El apóstol sabe muy bien que los milagros no son remedios contra la
incredulidad. Si Lázaro y sus hermanas hubieran creído hacer algún favor al
triunfo de Cristo, «ayudándole» con un supuesto milagro, habrían demostrado,
entre otras cosas, muy corta inteligencia y mucho desconocimiento de la
realidad. Habrían, en definitiva, acelerado su muerte. Porque los fariseos poco
hubieran tenido que temer de Cristo si éste hubiera sido un impostor. Era el
conocimiento de su poder divino lo que les empujaba a la acción, porque eso era
lo que le volvía verdaderamente peligroso. No niegan sus milagros. Al
contrario: lo que les alarma es precisamente que hace muchos, y que la gente le
seguirá cada vez en mayor número. Estrecharán el cerco, no porque le crean un
impostor, sino porque se dan cuenta de que no lo es.
Jesús lo sabe. Tenía razón en el fondo Tomás al decir que subir a Jerusalén era
ascender a la muerte. Jesús no sólo se ha metido en la madriguera del lobo,
sino que le ha provocado con un milagro irrefutable. La resurrección de Lázaro
no dejaba escapatoria: o creían en éI, o le mataban. Y habían decidido no creer
en él. Por eso esta resurrección era el sello de su muerte. Pero aún no había
llegado su hora. Por eso señala el evangelista que, después de estos hechos,
Jesús ya no andaba en público entre los judíos; antes se fue a una región
próxima al desierto, a una ciudad llamada Efrem, y allí moraba con los
discípulos (Jn 11, 54).
4. Las otras lágrimas
Lo que no podía evitar Jesús era la tristeza. Y no muchos días más tarde sus
ojos volverían a llenarse de lágrimas. Pero de lágrimas esta vez diferentes:
Así que estuvo cerca, al ver la ciudad, lloró sobre ella, diciendo: ¡Si al
menos en este día comprendieras los caminos que llevan a la paz! Pero no, no
tienes ojos para verlo (Lc 19, 41). No tenían ojos, efectivamente. Ante sus
ojos se les había puesto la prueba definitiva: habían visto un muerto de cuatro
días levantándose con sólo una palabra; había ocurrido a la luz del día y ante
todo tipo de testigos, amistosos y hostiles; tenían allí al resucitado con
quien podían conversar y cuyas manos tocaban. Pero su única conclusión era que
tenían que matar al taumaturgo y que eliminar su prueba.

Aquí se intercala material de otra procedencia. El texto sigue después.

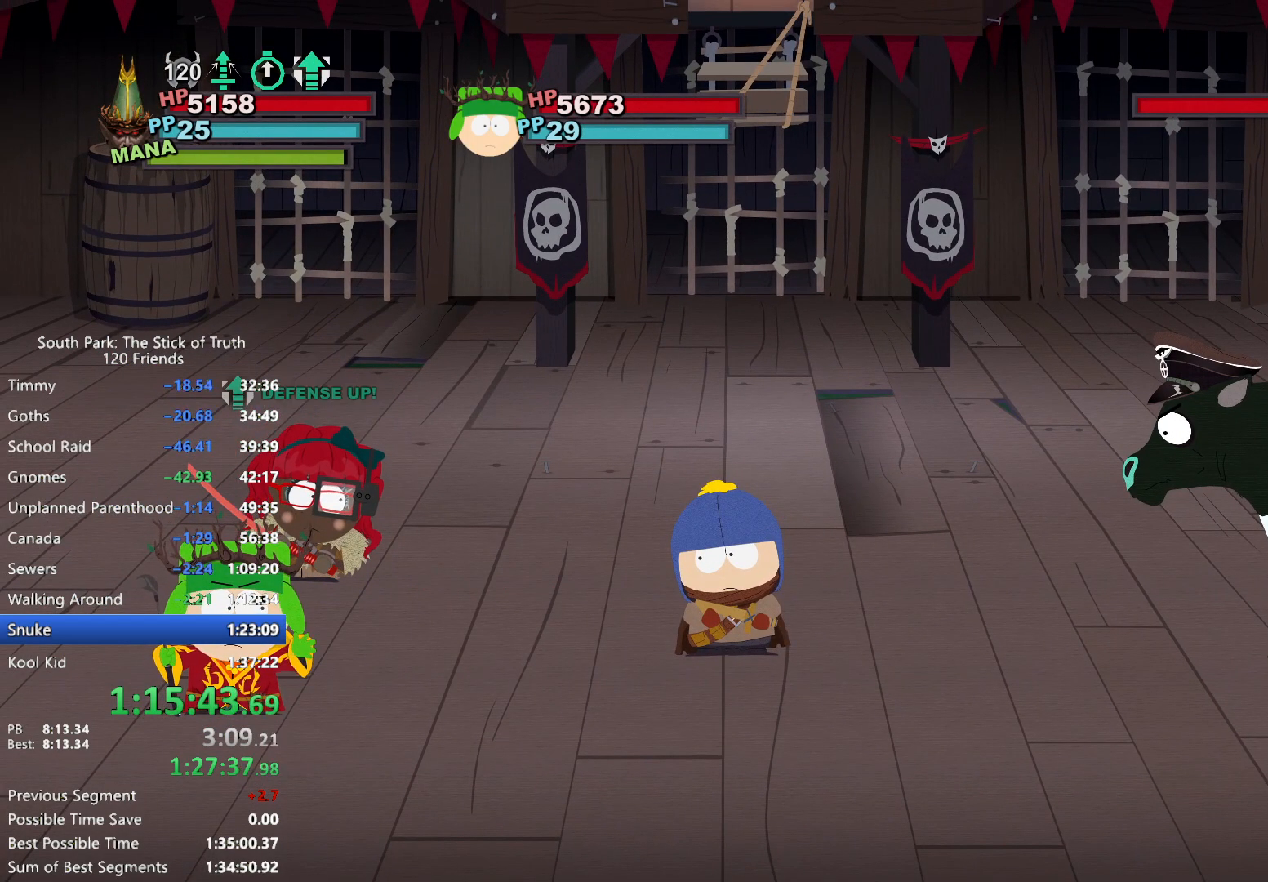
{"dt_ms": 500, "buttons": ["SELECT"], "left_stick": "center", "right_stick": "center", "events": [[483, "SELECT", "down"]]}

Es por esta ceguera por lo que ahora llora Cristo. Un día, esa ciudad que ahora
duerme a sus plantas bajo el sol, será asolada porque no supo, no quiso
entender. Y serán los jefes de ese pueblo los supremos responsables; los mismos
que acudieron a Betania seguros de que Jesús no se atrevería a actuar ante sus
ojos; los mismos que de allí salieron con el corazón más emponzoñado y con una
decisión tomada. Y Jesús ve ya esa ciudad destruida, arrasada, sin que quede en
pie una piedra sobre otra. Y llora. Porque quiere a esta ciudad como quería a
Lázaro. Pero sabe que si él puede vencer a la muerte y a la corrupción de la
carne, se encuentra maniatado ante un alma que quiere cegarse a sí misma. El es
la resurrección y la vida, pero sólo para quien cree en él. Lázaro, en
realidad, dormía. Su alma no se había corrompido, no olía a podredumbre. Los
fariseos, que horas más tarde regresaban hacia sus madrigueras, creían estar
vivos. Pero sus almas olían mucho peor que la tumba de Lázaro.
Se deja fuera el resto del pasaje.